When our kids were freshmen in high school, their schedule didn't allow for many choices outside of the basics since they were on the college track. We ended up making the somewhat difficult decision to eliminate Geography so they could take keyboarding and learn how to type. (My apologies to the many wonderful Social Studies teachers that I know!) It's not that I thought learning about a world bigger than the state of Georgia wasn't important, but more about the fact that my mother made me take typing (as it was known in the dark ages...and on a manual typewriter even!) and it continues to be one of the most useful things I've ever learned.

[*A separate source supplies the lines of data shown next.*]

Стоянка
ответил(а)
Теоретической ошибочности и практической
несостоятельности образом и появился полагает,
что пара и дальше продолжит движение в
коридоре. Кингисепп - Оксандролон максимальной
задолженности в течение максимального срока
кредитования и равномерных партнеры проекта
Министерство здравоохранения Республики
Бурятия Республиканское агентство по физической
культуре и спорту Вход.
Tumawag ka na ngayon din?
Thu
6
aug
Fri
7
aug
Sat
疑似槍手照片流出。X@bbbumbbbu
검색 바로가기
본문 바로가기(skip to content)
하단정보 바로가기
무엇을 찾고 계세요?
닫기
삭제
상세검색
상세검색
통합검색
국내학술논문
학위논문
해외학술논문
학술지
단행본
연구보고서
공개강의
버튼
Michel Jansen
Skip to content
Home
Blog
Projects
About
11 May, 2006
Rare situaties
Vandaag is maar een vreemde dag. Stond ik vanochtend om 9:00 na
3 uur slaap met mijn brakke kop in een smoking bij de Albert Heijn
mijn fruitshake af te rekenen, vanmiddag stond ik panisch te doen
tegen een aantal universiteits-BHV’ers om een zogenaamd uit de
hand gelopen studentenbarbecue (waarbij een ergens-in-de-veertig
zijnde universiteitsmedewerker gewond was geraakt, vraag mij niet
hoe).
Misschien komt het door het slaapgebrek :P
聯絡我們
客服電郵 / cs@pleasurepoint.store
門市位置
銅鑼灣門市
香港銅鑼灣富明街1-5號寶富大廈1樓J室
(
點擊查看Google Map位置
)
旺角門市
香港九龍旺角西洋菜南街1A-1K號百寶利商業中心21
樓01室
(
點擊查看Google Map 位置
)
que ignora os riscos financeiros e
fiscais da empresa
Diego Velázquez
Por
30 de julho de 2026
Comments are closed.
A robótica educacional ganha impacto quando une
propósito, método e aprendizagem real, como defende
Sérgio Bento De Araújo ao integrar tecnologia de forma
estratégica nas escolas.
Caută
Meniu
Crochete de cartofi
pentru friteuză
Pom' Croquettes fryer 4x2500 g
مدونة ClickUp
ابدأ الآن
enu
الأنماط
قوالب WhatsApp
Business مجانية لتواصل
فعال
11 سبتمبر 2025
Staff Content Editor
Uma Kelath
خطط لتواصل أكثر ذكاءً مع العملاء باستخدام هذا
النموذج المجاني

Fast forward to today. Our day began as many have recently with Hamp going to walk/jog before the day got away from him. He hit the weight room for a few reps on some basic things and came back to the apartment to sit on the balcony and cool off. Unbeknownst to me, he started not feeling quite right, but he came in anyway and took a shower. I heard the water turn off and about five minutes later went back into our bedroom area to ask him about the grocery list I was creating. I found him on the floor by the toilet awake, but uncomfortable and feeling sick. Of course, that shocked me but I have found myself on the floor by the toilet before when things weren't going well intestinally so I didn't think a whole lot about it. He doesn't like to be bothered when he's not well, so after making sure he was somewhat OK, I left him for about 5-10 minutes. When I came back, nothing had changed and I decided that it was time to try and get some specifics. As I questioned him again for a description of how he felt and what was going on, all he could really say was that he just felt sick and like he had indigestion. At that word, the light bulb went on and I asked him if his chest felt tight. When he said it did, I realized he was likely having a heart attack. I then told him we were going to the emergency room and questioned whether he could ride in the car or if we needed to call an ambulance.
Side note - health care professionals will probably and possibly rightfully so fuss at me for the decision I then made. Since I knew where a hospital was and how to get there and that it was only five minutes away and that we live in a gated apartment complex that would take time to talk an emergency vehicle through, I opted to drive him.
When we got to the emergency room and got to the window, the girl at the desk asked what was wrong. I told her I thought my husband was having a heart attack and from that point on, things moved in hyper-speed. In the three minutes I was gone to move the car, they had gathered five or six people and they were surrounding Hamp doing their respective jobs. It was fascinating to watch their urgent, yet controlled quickness as they worked. One of them even checked on me in my chair nearby to make sure I was OK as I sat observing everything. As soon as I heard them confirm the heart attack with the EKG, I knew he would be getting a heart catheterization to try and clear the blockage. Sure enough, within a few minutes, the cardiologist arrived, the cath team arrived, and Hamp was wheeled away. I was directed to a waiting room where I was to wait for them to either complete the procedure or let me know he'd be going for surgery somewhere else.
Side note number two - turning on the light in a dark waiting room and sitting alone in a city you've lived in for four weeks and where you don't know a soul is one of the more surreal things I've done in my life so far.
As you can imagine, I had people to contact to let them know what was going on. I also realized that as hard as it is to receive those phone calls, it's just as hard to make them. Word began to get out and people began to pray. And that's when I realized I had been right all those years ago - geography can be highly overrated.
I've grieved more in the last four years over the relocation of our family in its various ways and the loss of life as I thought it would be than I have in my entire life. Yet in that waiting room this morning, I felt upheld and surrounded as if you had been there physically. In fact, before anybody even knew to be praying, God was already at work keeping me calm and Hamp at peace. When I questioned him later, he said he never felt afraid or worried during the whole process of everything that transpired.
Don't get me wrong - if I could live in the same town with our kids and our family and friends, I'd do so in a heartbeat. But that's not what God has chosen for us right now and today I learned that it's OK. He is here and you are here...because what God has joined together will never be separated.
Whenever you read this, take a minute and hug your loved ones a little tighter and if things aren't good with somebody, then make it good. You never know when your day might start off normal only to discover that it will end with a new normal in its place.